Abstract

Background: Biliary atresia (BA) is the most common reason for liver transplantation in infants, but its etiopathology is still not completely understood. A nationwide genomic study identified mutations in PKD1L1 as a BA candidate gene. Liver-specific deletion of Pkd1l1 in mice results in liver pathology analogous to changes seen in BA, but how Pkd1l1-deficient cholangiocytes differ from wild type cells is unknown. The aim of this study was to elucidate the role of Pkd1l1 in cell homeostasis using isolated biliary epithelial cells (BECs) and intrahepatic biliary organoids (ICOs).

Methods: Intrahepatic BECs were isolated from 6–8-week-old male Pkd1l1^Fl/Fl (control) and Pkd1l1-deficient (KO) mice by fluorescence-activated cell sorting. Two models were used: BEC Transwell cultures grown to polarized monolayers; and isolated BECs to generate ICOs in 3-D cultures. Cells were incubated with DMSO, CDCA (Chenodeoxycholic Acid, 100mM), UDCA (Ursodeoxycholic Acid, 100mM) and Lipopolysaccharides (LPS, 100 IU/ml) from 1 to 24 hours. Organoid formation was visualized using light microscopy.
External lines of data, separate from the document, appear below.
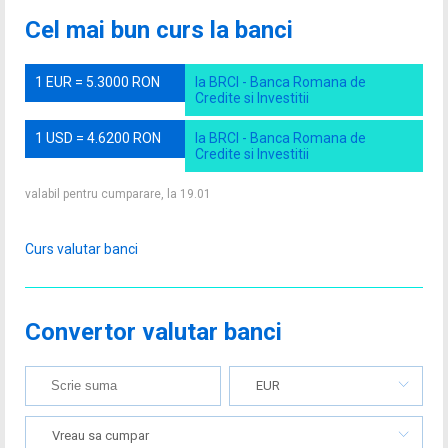
Cel mai bun curs la banci
1 EUR = 5.3000 RON
la BRCI - Banca Romana de
Credite si Investitii
1 USD = 4.6200 RON
la BRCI - Banca Romana de
Credite si Investitii
valabil pentru cumparare, la 19.01
Curs valutar banci
Convertor valutar banci
EUR
Vreau sa cumpar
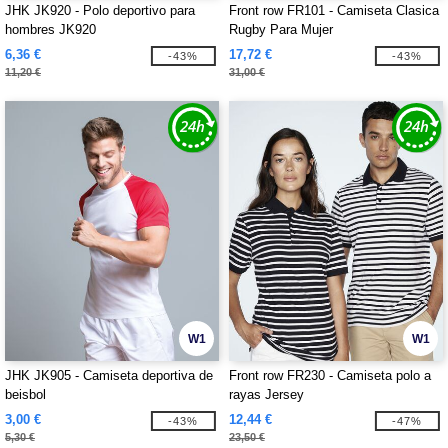
JHK JK920 - Polo deportivo para
Front row FR101 - Camiseta Clasica
hombres JK920
Rugby Para Mujer
6,36 €
17,72 €
-43%
-43%
11,20 €
31,00 €
W1
W1
JHK JK905 - Camiseta deportiva de
Front row FR230 - Camiseta polo a
beisbol
rayas Jersey
3,00 €
12,44 €
-43%
-47%
5,30 €
23,50 €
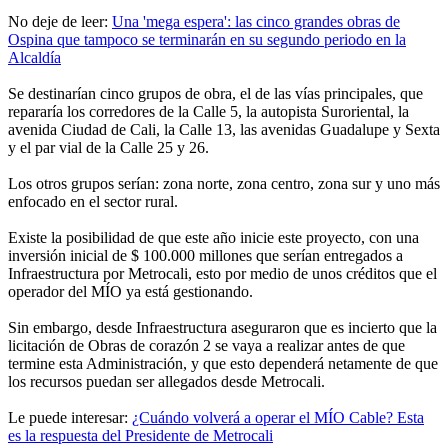
No deje de leer:
Una 'mega espera': las cinco grandes obras de
Ospina que tampoco se terminarán en su segundo periodo en la
Alcaldía
Se destinarían cinco grupos de obra, el de las vías principales, que
repararía los corredores de la Calle 5, la autopista Suroriental, la
avenida Ciudad de Cali, la Calle 13, las avenidas Guadalupe y Sexta
y el par vial de la Calle 25 y 26.
Los otros grupos serían: zona norte, zona centro, zona sur y uno más
enfocado en el sector rural.
Existe la posibilidad de que este año inicie este proyecto, con una
inversión inicial de $ 100.000 millones que serían entregados a
Infraestructura por Metrocali, esto por medio de unos créditos que el
operador del MÍO ya está gestionando.
Sin embargo, desde Infraestructura aseguraron que es incierto que la
licitación de Obras de corazón 2 se vaya a realizar antes de que
termine esta Administración, y que esto dependerá netamente de que
los recursos puedan ser allegados desde Metrocali.
Le puede interesar:
¿Cuándo volverá a operar el MÍO Cable? Esta
es la respuesta del Presidente de Metrocali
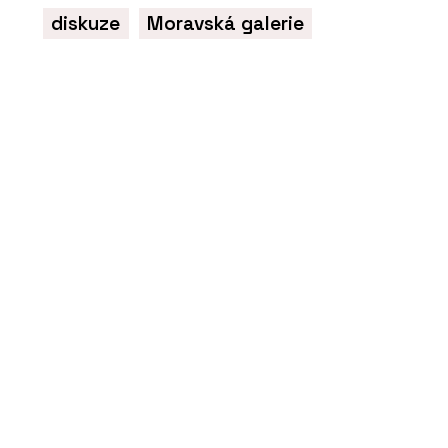
diskuze
Moravská galerie
PRODUKTY
Zelená atria Jungle House
- Jungle Interiors
PRODUKTY
Zelené stěny a sloupy -
Jungle Interiors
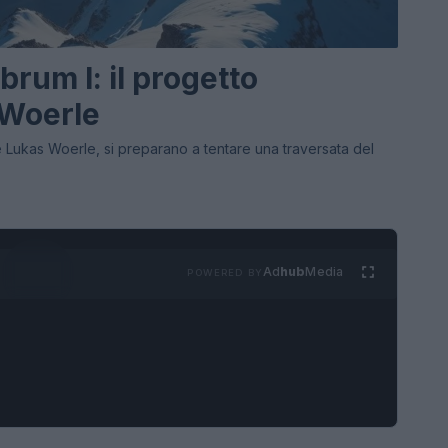
rum I: il progetto
 Woerle
e Lukas Woerle, si preparano a tentare una traversata del
Ad
hub
Media
POWERED BY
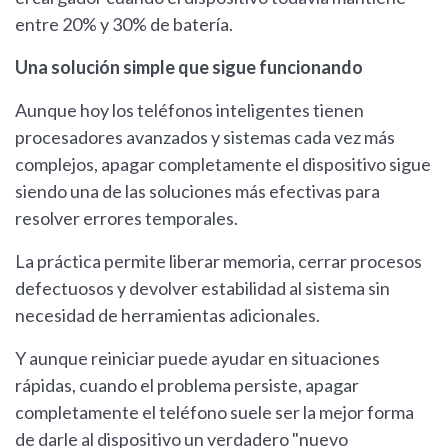
entre 20% y 30% de batería.
Una solución simple que sigue funcionando
Aunque hoy los teléfonos inteligentes tienen
procesadores avanzados y sistemas cada vez más
complejos, apagar completamente el dispositivo sigue
siendo una de las soluciones más efectivas para
resolver errores temporales.
La práctica permite liberar memoria, cerrar procesos
defectuosos y devolver estabilidad al sistema sin
necesidad de herramientas adicionales.
Y aunque reiniciar puede ayudar en situaciones
rápidas, cuando el problema persiste, apagar
completamente el teléfono suele ser la mejor forma
de darle al dispositivo un verdadero "nuevo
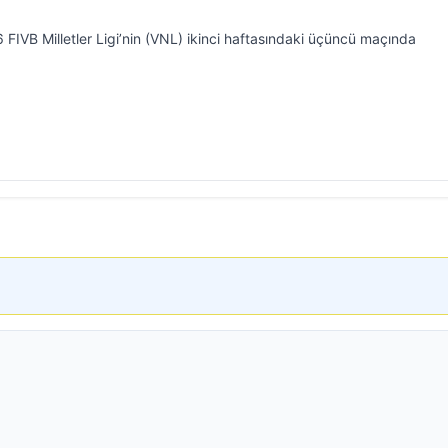
6 FIVB Milletler Ligi’nin (VNL) ikinci haftasındaki üçüncü maçında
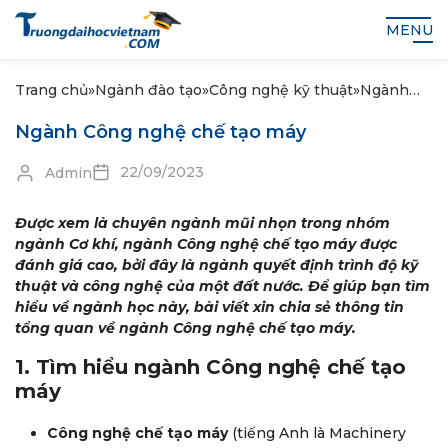
MENU
Trang chủ
»
Ngành đào tạo
»
Công nghệ kỹ thuật
»
Ngành
Công
Ngành Công nghệ chế tạo máy
nghệ chế
tạo máy
22/09/2023
Admin
Được xem là chuyên ngành mũi nhọn trong nhóm
ngành Cơ khí, ngành Công nghệ chế tạo máy được
đánh giá cao, bởi đây là ngành quyết định trình độ kỹ
thuật và công nghệ của một đất nước. Để giúp bạn tìm
hiểu về ngành học này, bài viết xin chia sẻ thông tin
tổng quan về ngành Công nghệ chế tạo máy.
1. Tìm hiểu ngành Công nghệ chế tạo
máy
Công nghệ chế tạo máy
(tiếng Anh là Machinery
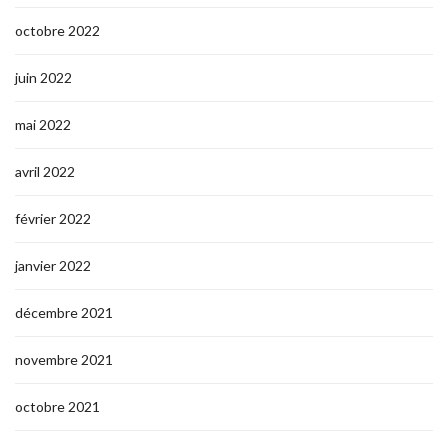
octobre 2022
juin 2022
mai 2022
avril 2022
février 2022
janvier 2022
décembre 2021
novembre 2021
octobre 2021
BECs and organoids were characterized by RT-qPCR for known reactive ductular genes and immunofluorescence (IF) to explore cell structure and tight junction integrity.
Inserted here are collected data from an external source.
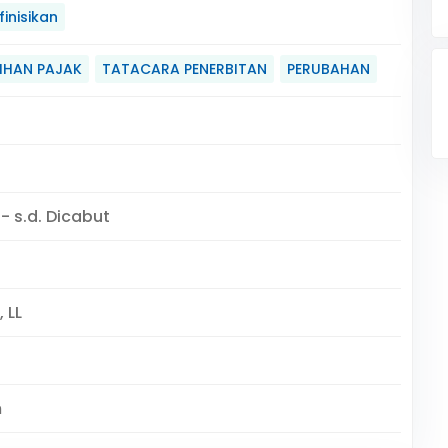
inisikan
IHAN PAJAK
TATACARA PENERBITAN
PERUBAHAN
 - s.d. Dicabut
 LL
m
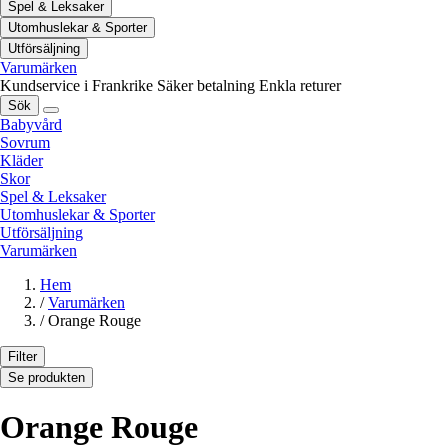
Spel & Leksaker
Utomhuslekar & Sporter
Utförsäljning
Varumärken
Kundservice i Frankrike
Säker betalning
Enkla returer
Sök
Babyvård
Sovrum
Kläder
Skor
Spel & Leksaker
Utomhuslekar & Sporter
Utförsäljning
Varumärken
Hem
/
Varumärken
/
Orange Rouge
Filter
Se produkten
Orange Rouge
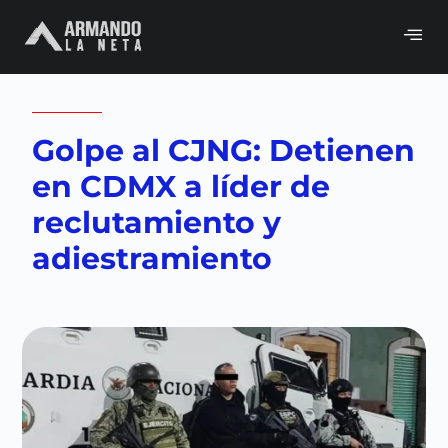
Volver a
Gobierno
,
La neta política
,
Neta del día
Golpe al CJNG: Detienen
en CDMX a líder de
reclutamiento y
adiestramiento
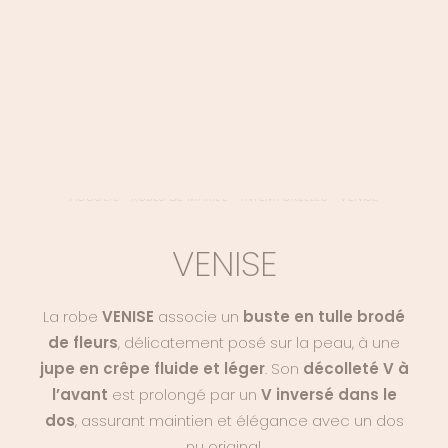
LOGIN / REGISTER
PANIER
VOTRE PANIER EST ACTUELLEMENT VIDE.
ACCUEIL
>
ROBES DE MARIÉE
>
INTEMPORELLES
>
VENISE
VENISE
La robe
VENISE
associe un
buste en tulle brodé
de fleurs
, délicatement posé sur la peau, à une
jupe en crêpe fluide et léger
. Son
décolleté V à
l’avant
est prolongé par un
V inversé dans le
dos
, assurant maintien et élégance avec un dos
nu original.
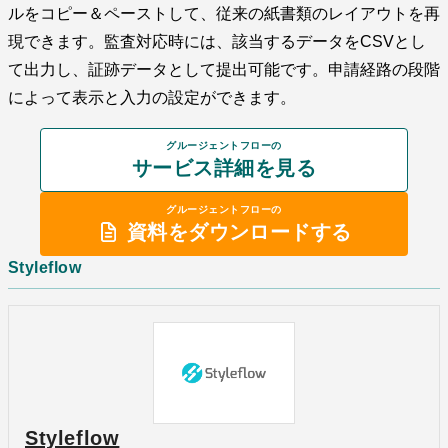
ルをコピー＆ペーストして、従来の紙書類のレイアウトを再
現できます。監査対応時には、該当するデータをCSVとし
て出力し、証跡データとして提出可能です。申請経路の段階
によって表示と入力の設定ができます。
グルージェントフローの
サービス詳細を見る
グルージェントフローの
資料をダウンロードする
Styleflow
Styleflow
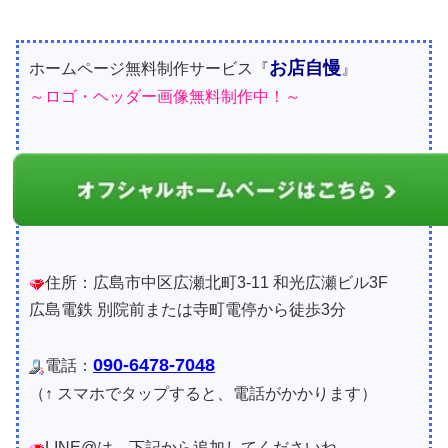
お店自慢
ホームページ無料制作サービス『
』
～ロゴ・ヘッダー画像無料制作中！～
住所：広島市中区広瀬北町3-11 和光広瀬ビル3F
広島電鉄 別院前または寺町電停から徒歩3分
090-6478-7048
電話：
（↑ スマホでタップすると、電話がかかります）
LINE@は、下記から追加してくださいね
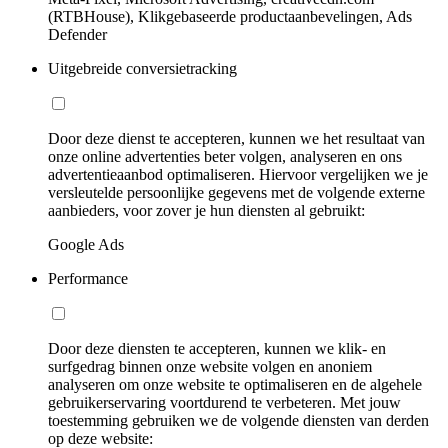
(RTBHouse), Klikgebaseerde productaanbevelingen, Ads
Defender
Uitgebreide conversietracking
Door deze dienst te accepteren, kunnen we het resultaat van
onze online advertenties beter volgen, analyseren en ons
advertentieaanbod optimaliseren. Hiervoor vergelijken we je
versleutelde persoonlijke gegevens met de volgende externe
aanbieders, voor zover je hun diensten al gebruikt:
Google Ads
Performance
Door deze diensten te accepteren, kunnen we klik- en
surfgedrag binnen onze website volgen en anoniem
analyseren om onze website te optimaliseren en de algehele
gebruikerservaring voortdurend te verbeteren. Met jouw
toestemming gebruiken we de volgende diensten van derden
op deze website:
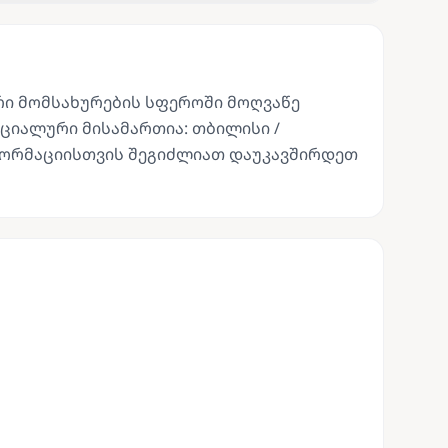
რი მომსახურების სფეროში მოღვაწე
ციალური მისამართია: თბილისი /
ინფორმაციისთვის შეგიძლიათ დაუკავშირდეთ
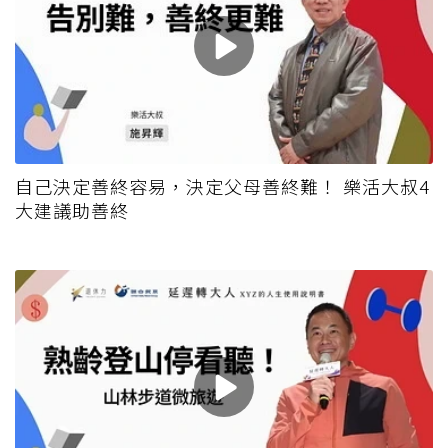
自己決定善終容易，決定父母善終難！ 樂活大叔4
大建議助善終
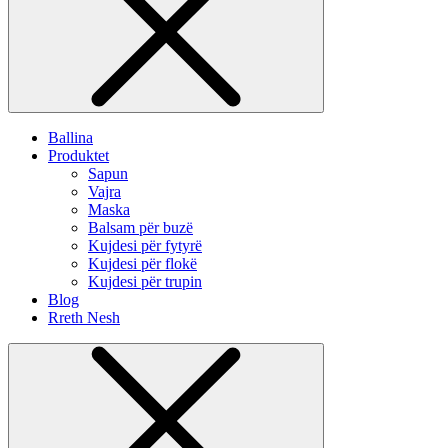
Ballina
Produktet
Sapun
Vajra
Maska
Balsam për buzë
Kujdesi për fytyrë
Kujdesi për flokë
Kujdesi për trupin
Blog
Rreth Nesh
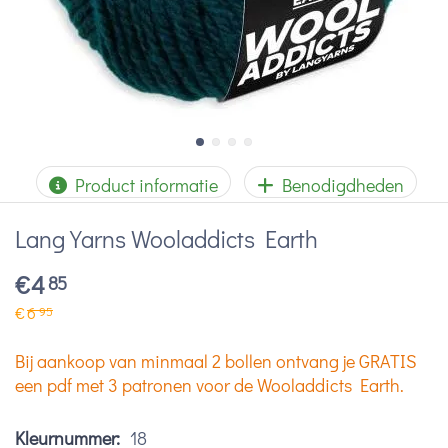
Product informatie
Benodigdheden
Lang Yarns Wooladdicts Earth
€
4
85
€
6
95
Bij aankoop van minmaal 2 bollen ontvang je GRATIS
een pdf met 3 patronen voor de Wooladdicts Earth.
Kleurnummer:
18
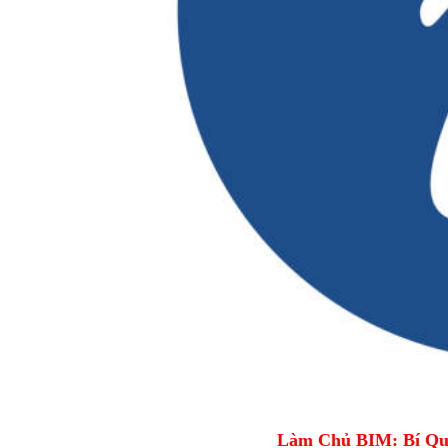
Làm Chủ BIM: Bí Qu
Results: ICOs derived from KO mice were significantly smaller in size compared to control (average size 60204 mm² vs 2912 mm², 20-fold decrease; p<0.0001). Tight junctions, as indicated by IF of markers such as beta-catenin, were disorganized in KO compared to control cells in both systems. After challenge with CDCA and LPS to induce a reactive biliary phenotype, ICOs demonstrated aberrant mRNA expression of several proinflammatory cytokines in KO versus control (e.g., Ccl5 and Cxcl2 with 5-fold and 4-fold higher expression in KO compared to control cells respectively). A similar, pro-inflammatory phenotype has been observed in Transwell cultures with a basal increase of several markers (e.g, Cxcl1, with 9-fold increase in KO as compared to control).
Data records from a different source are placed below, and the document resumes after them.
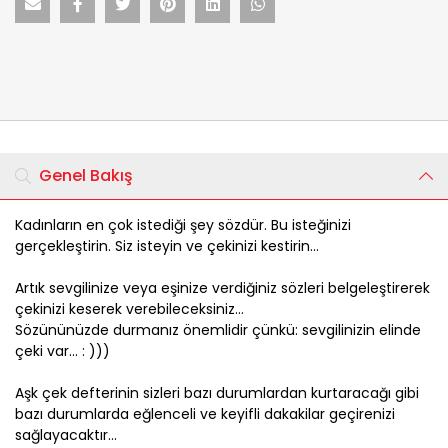
Genel Bakış
Kadınların en çok istediği şey sözdür. Bu isteğinizi
gerçekleştirin. Siz isteyin ve çekinizi kestirin...
Artık sevgilinize veya eşinize verdiğiniz sözleri belgeleştirerek
çekinizi keserek verebileceksiniz...
Sözününüzde durmanız önemlidir çünkü: sevgilinizin elinde
çeki var... : )))
Aşk çek defterinin sizleri bazı durumlardan kurtaracağı gibi
bazı durumlarda eğlenceli ve keyifli dakakilar geçirenizi
sağlayacaktır...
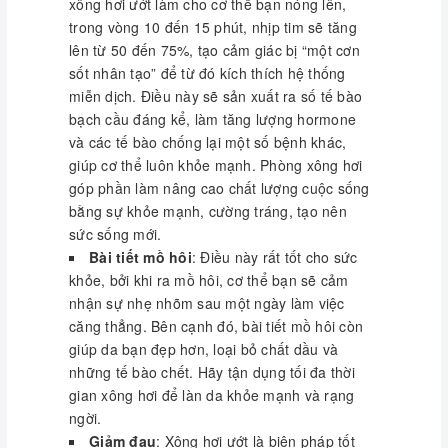
xông hơi ướt làm cho cơ thể bạn nóng lên,
vòi sen nước ấm trước khi đi ngủ, xông hơi
trong vòng 10 đến 15 phút, nhịp tim sẽ tăng
ướt hay xông hơi khô là một cách tuyệt vời để
lên từ 50 đến 75%, tạo cảm giác bị “một cơn
thư giãn, giúp tâm trí bạn trở nên nhẹ nhàng,
sốt nhân tạo” để từ đó kích thích hệ thống
thư thái; tác động lên hệ thần kinh làm giảm
miễn dịch. Điều này sẽ sản xuất ra số tế bào
mệt mỏi về tâm trí, gây cảm giác dễ chịu, làm
bạch cầu đáng kể, làm tăng lượng hormone
bạn ngủ yên, ngủ sâu như là đang được nghỉ
và các tế bào chống lại một số bệnh khác,
ngơi, sức lực được phục hồi.
giúp cơ thể luôn khỏe mạnh. Phòng xông hơi
Làm đẹp
: Thông thoáng lỗ chân lông, bài
góp phần làm nâng cao chất lượng cuộc sống
tiết các độc tố trong cơ thể . Làn da sẽ mịn
bằng sự khỏe mạnh, cường tráng, tạo nên
màng, giảm mụn trứng cá, nhờ hơi nước ở
sức sống mới.
phòng xông hơi ướt , bạn cũng có thể hấp tóc
Bài tiết mồ hôi
: Điều này rất tốt cho sức
tại chỗ, sức nóng của hơi nước trong phòng
khỏe, bởi khi ra mồ hôi, cơ thể bạn sẽ cảm
sẽ làm giãn nở các thớ tóc , mái tóc suôn
nhận sự nhẹ nhõm sau một ngày làm việc
mượt.
căng thẳng. Bên cạnh đó, bài tiết mồ hôi còn
Vật trang trí sang trọng
: Phòng xông hơi
giúp da bạn đẹp hơn, loại bỏ chất dầu và
Govern không chỉ mang đến cho gia đình
những tế bào chết. Hãy tận dụng tối đa thời
những giây phút thư giãn thoải mái mà còn là
gian xông hơi để làn da khỏe mạnh và rạng
một đồ vật nội thất trang trí cho không gian
ngời.
ngôi nhà bạn.
Giảm đau
: Xông hơi ướt là biện pháp tốt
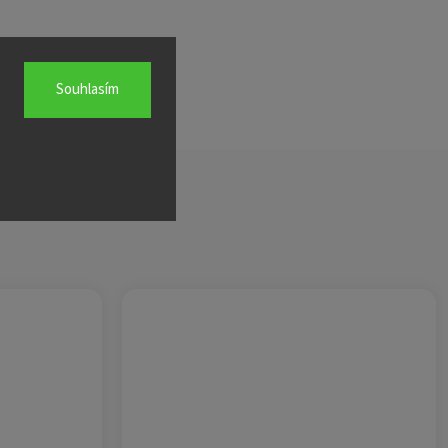
Souhlasím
Conclusion: Our studies demonstrate that Pkd1l1 is essential for the maintenance of normal BEC epithelial tight junctional structure and regulation of inflammatory response. This enhanced reactive ductular phenotype of KO cells mirrors features of human BA livers. These findings support the relevance of Pkd1l1 KO as a mouse model of the cholangiopathy leading to the BA phenotype and a valuable tool for evaluation of possible therapies of this devastating disease.